Home

Gerechtshof 's-Hertogenbosch, 09-03-2005, ECLI:NL:GHSHE:2005:BW2018 AT3320, 02/03953

Gerechtshof 's-Hertogenbosch, 09-03-2005, ECLI:NL:GHSHE:2005:BW2018 AT3320, 02/03953

Gegevens

Instantie
Gerechtshof 's-Hertogenbosch
Datum uitspraak
9 maart 2005
Datum publicatie
8 april 2005
ECLI
ECLI:NL:GHSHE:2005:AT3320
Zaaknummer
02/03953
Relevante informatie
Wet waardering onroerende zaken [Tekst geldig vanaf 01-01-2023 tot 01-01-2024] art. 17

Inhoudsindicatie

WOZ. De onroerende zaak maakt deel uit van een complex bestaande uit een viertal identieke gebouwen aan het Z-park te Y. Ieder gebouw omvat 55 appartementen, onderverdeeld in 17 types. Belanghebbende heeft onweersproken gesteld dat hij het appartement op 14 december 1998 heeft gekocht voor ƒ 542.000,=. Verweerder heeft de waarde van de onroerende zaak - peildatum 1 januari 1999 - vastgesteld op ƒ 751.000,=. Naar het oordeel van het Hof is de prijsontwikkeling in de periode 14 december 1998 tot 1 januari 1999 te verwaarlozen en stelt het Hof de WOZ-waarde vast op ƒ 542.000,=. Het gelijk is aan belanghebbende.

Uitspraak

BELASTINGKAMER

Nr. 02/03953

HET GERECHTSHOF TE 's-HERTOGENBOSCH

U I T S P R A A K

Uitspraak van het Gerechtshof te 's-Hertogenbosch, vijfde enkelvoudige Belastingkamer, op het beroep van de heer X te Y tegen de uitspraak van het hoofd van de afdeling Openbare Werken (hierna: de verweerder) op het bezwaarschrift betreffende de in het kader van de Wet waardering onroerende zaken (hierna: de Wet WOZ) aan belanghebbende gezonden beschikking waarbij de waarde van het object plaatselijk bekend Z-park 00 te Y (hierna: de onroerende zaak) per de peildatum 1 januari 1999 is vastgesteld voor het tijdvak 1 januari 2001 tot en met 31 december 2004.

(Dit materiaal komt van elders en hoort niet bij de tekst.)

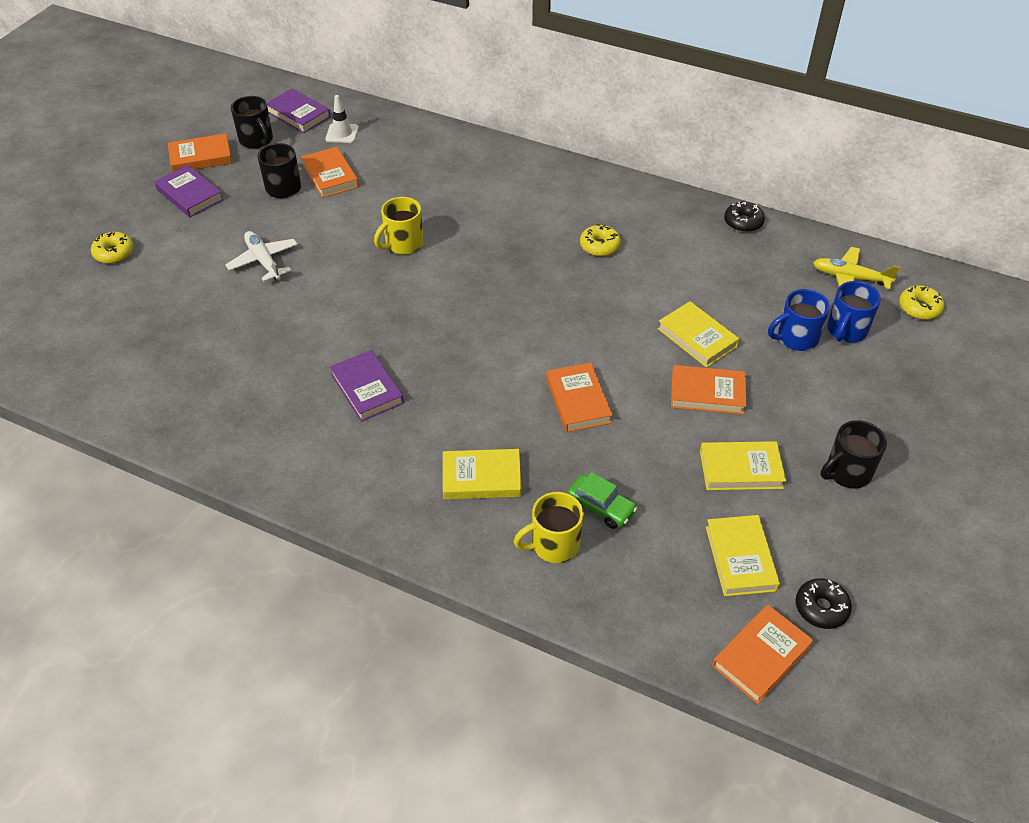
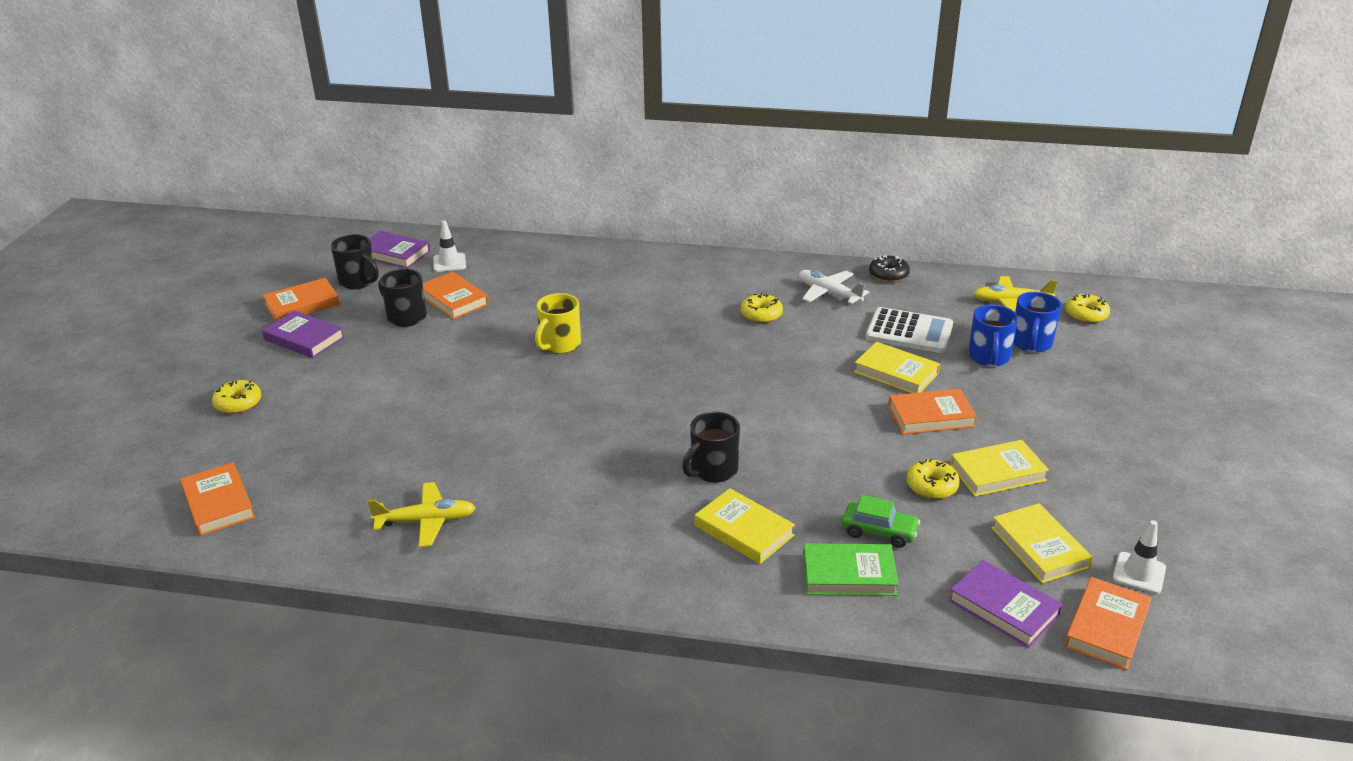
camera: 15 degrees left, 15 degrees down
white plane [226,231,298,281] -> white plane moved to [799,270,869,304]
purple book [330,350,404,422] -> purple book moved to [949,560,1063,648]
yellow book [443,449,522,499] -> yellow book turned 60 degrees clockwise [695,488,795,564]
yellow mug [514,492,584,563] -> green book [803,543,899,596]
orange book [546,363,613,432] -> orange book moved to [180,462,255,536]
blue mug [768,289,830,351] -> blue mug turned 45 degrees counterclockwise [968,305,1018,367]
black donut [796,578,852,629] -> white traffic cone [1113,520,1166,594]
black mug [821,420,887,489] -> black mug moved to [682,412,740,483]
none -> yellow plane [368,482,476,547]
none -> white calculator [866,307,953,353]
none -> yellow donut [906,459,960,499]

1. Ontstaan en loop van het geding

1.1. Bij voormelde beschikking heeft de ambtenaar de waarde van de onroerende zaak vastgesteld op fl. 781.000,= en bij de bestreden uitspraak gehandhaafd.

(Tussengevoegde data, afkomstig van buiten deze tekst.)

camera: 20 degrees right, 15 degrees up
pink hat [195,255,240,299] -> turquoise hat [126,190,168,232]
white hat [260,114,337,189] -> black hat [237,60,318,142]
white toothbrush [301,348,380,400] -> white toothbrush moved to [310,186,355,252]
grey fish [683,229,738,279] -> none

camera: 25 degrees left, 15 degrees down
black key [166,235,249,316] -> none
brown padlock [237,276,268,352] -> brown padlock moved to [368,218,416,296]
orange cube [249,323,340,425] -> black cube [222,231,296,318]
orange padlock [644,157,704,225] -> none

1.2. Belanghebbende is tijdig en regelmatig tegen de bestreden uitspraak in beroep gekomen bij het Hof. Ter zake van dit beroep heeft de Griffier van belanghebbende een recht geheven van € 29,=. De ambtenaar heeft een verweerschrift ingediend.

1.3. Het onderzoek ter zitting heeft plaatsgevonden met gesloten deuren ter zitting van het Hof van 6 oktober 2004 te 's-Hertogenbosch. Aldaar zijn toen verschenen en gehoord, belanghebbende, vergezeld van zijn gemachtigde, de heer drs. B, alsmede namens de verweerder de heer B, tot zijn bijstand vergezeld van de heer F, gecertificeerd WOZ taxateur.

1.4. Het Hof heeft vervolgens aangekondigd dat over 14 dagen een mondelinge uitspraak zal worden gedaan en heeft het onderzoek ter zitting gesloten.

1.5. Het Hof heeft op 20 oktober 2004 te 's-Hertogenbosch mondeling uitspraak gedaan.

Afschriften van het proces-verbaal daarvan zijn op 2 november 2004 aangetekend aan partijen verzonden.

De verweerder heeft tijdig verzocht om de mondelinge uitspraak te vervangen door een schriftelijke. Ter zake van dit verzoek heeft hij een recht van € 200,00 voldaan.

2. Feiten

Op 6 oktober 2004 hebben, naast de zitting in de onderhavige zaak een aantal zittingen plaatsgevonden in zaken betreffende andere onroerende zaken die deel uitmaken van het nagenoemde complex woningen, waarin dezelfde verweerder optrad. Ter zitting heeft Hof op proceseconomische gronden aan het begin van de zitting een samenvatting gegeven van hetgeen door de verweerder in eerder op die dag gehouden zittingen is gezegd.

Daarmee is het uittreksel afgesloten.